As expected, a new, bipartisan bill was introduced Monday by Minnesota legislators hoping to keep the Vikings from joining the former Minneapolis Lakers in Los Angeles. A news release issued by those sponsoring the bill bears the following headline: “ONLY THOSE WHO BENEFITS FROM A VIKINGS STADIUM WOULD PAY FOR IT.”
The proposed bill contemplates that the team will cough up $264 million, and that the remaining $527 million will be spread out over 40 years. The annual principal and debt payments would come from a hotel surtax (1.5 percent, for an estimated annual revenue stream of $8 million), a slice of jersey purchases (6.875 percent, which is expected to generate $16.9 million per year), a sports-themed scratch-off lottery game (which is expected to raise $5.5 million per year), and a rental-car tax (which also is expected to raise $5.5 million per year).

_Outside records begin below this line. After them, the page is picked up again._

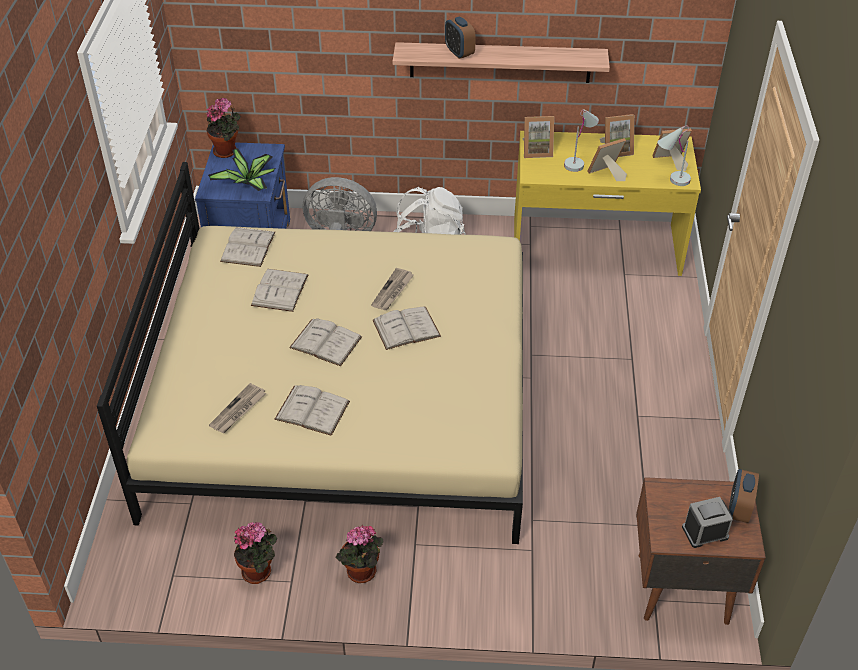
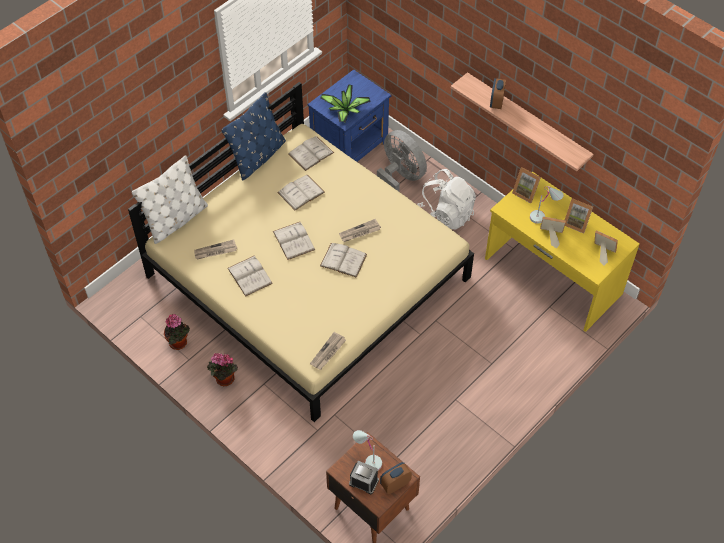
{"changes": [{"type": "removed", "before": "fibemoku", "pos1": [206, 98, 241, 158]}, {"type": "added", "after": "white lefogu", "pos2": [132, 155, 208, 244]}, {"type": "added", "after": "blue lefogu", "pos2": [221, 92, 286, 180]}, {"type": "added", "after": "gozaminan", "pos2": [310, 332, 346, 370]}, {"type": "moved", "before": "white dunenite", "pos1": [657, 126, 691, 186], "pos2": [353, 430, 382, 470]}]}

“The Vikings only have 20 games left in the Metrodome, and there are two weeks left of session. It’s clear that the window to build this stadium is closing,” said state Senator Tom Bakk, chief-author of the Senate version of the bill. “If we wait another year to move this project forward, it will cost another $50 million. This bill gives us the opportunity to put 13,000 people back to work, bringing $300 million in new wages to Minnesota. And it guarantees the Vikings will stay in Minnesota for the next 40 years.”
In the more concise words of United States Poet Laureate Daniel Lawrence Whitney, “Git ‘r done.”